## Records for the task
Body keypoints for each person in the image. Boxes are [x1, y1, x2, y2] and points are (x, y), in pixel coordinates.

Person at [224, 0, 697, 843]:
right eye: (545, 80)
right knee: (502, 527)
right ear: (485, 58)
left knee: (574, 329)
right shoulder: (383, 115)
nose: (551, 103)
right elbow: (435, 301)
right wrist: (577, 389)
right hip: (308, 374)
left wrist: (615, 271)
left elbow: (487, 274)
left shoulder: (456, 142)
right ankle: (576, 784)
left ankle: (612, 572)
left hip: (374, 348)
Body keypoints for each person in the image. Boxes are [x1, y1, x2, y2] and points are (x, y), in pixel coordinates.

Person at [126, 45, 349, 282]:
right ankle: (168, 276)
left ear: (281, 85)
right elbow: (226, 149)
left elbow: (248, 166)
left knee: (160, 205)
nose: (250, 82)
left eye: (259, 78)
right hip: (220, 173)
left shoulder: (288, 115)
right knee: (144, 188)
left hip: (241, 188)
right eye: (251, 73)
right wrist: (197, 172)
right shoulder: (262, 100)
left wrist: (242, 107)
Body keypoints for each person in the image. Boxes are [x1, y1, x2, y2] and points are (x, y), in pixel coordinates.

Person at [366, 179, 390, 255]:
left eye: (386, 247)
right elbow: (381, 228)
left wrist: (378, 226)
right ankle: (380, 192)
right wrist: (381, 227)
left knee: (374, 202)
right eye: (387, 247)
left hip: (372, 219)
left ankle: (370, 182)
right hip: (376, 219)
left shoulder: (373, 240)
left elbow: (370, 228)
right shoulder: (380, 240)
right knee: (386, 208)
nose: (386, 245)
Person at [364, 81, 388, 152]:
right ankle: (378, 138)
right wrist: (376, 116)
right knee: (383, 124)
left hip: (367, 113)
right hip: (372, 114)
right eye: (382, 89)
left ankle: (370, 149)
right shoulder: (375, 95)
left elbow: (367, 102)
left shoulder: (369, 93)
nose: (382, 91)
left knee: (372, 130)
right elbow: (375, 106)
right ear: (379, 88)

## Problem statement
This exercise requires that all of the entries be repeated exactly.

## Solution for this task
Body keypoints for each person in the image. Boxes are [x1, y1, x2, y2] and points are (x, y), in pixel coordinates.

Person at [224, 0, 697, 843]:
right eye: (545, 80)
right knee: (502, 527)
right ear: (485, 58)
left knee: (574, 329)
right shoulder: (383, 115)
nose: (551, 103)
right elbow: (435, 301)
right wrist: (577, 389)
right hip: (308, 374)
left wrist: (615, 271)
left elbow: (487, 274)
left shoulder: (456, 142)
right ankle: (576, 784)
left ankle: (612, 572)
left hip: (374, 348)
Body keypoints for each person in the image. Boxes are [x1, y1, x2, y2] and points are (x, y), in pixel coordinates.

Person at [126, 45, 349, 282]:
right ankle: (168, 276)
left ear: (281, 85)
right elbow: (226, 149)
left elbow: (248, 166)
left knee: (160, 205)
nose: (250, 82)
left eye: (259, 78)
right hip: (220, 173)
left shoulder: (288, 115)
right knee: (144, 188)
left hip: (241, 188)
right eye: (251, 73)
right wrist: (197, 172)
right shoulder: (262, 100)
left wrist: (242, 107)
Body keypoints for each person in the image. Boxes are [x1, y1, x2, y2] and points are (x, y), in pixel coordinates.

Person at [366, 179, 390, 255]:
left eye: (386, 247)
right elbow: (381, 228)
left wrist: (378, 226)
right ankle: (380, 192)
right wrist: (381, 227)
left knee: (374, 202)
right eye: (387, 247)
left hip: (372, 219)
left ankle: (370, 182)
right hip: (376, 219)
left shoulder: (373, 240)
left elbow: (370, 228)
right shoulder: (380, 240)
right knee: (386, 208)
nose: (386, 245)
Person at [364, 81, 388, 152]:
right ankle: (378, 138)
right wrist: (376, 116)
right knee: (383, 124)
left hip: (367, 113)
right hip: (372, 114)
right eye: (382, 89)
left ankle: (370, 149)
right shoulder: (375, 95)
left elbow: (367, 102)
left shoulder: (369, 93)
nose: (382, 91)
left knee: (372, 130)
right elbow: (375, 106)
right ear: (379, 88)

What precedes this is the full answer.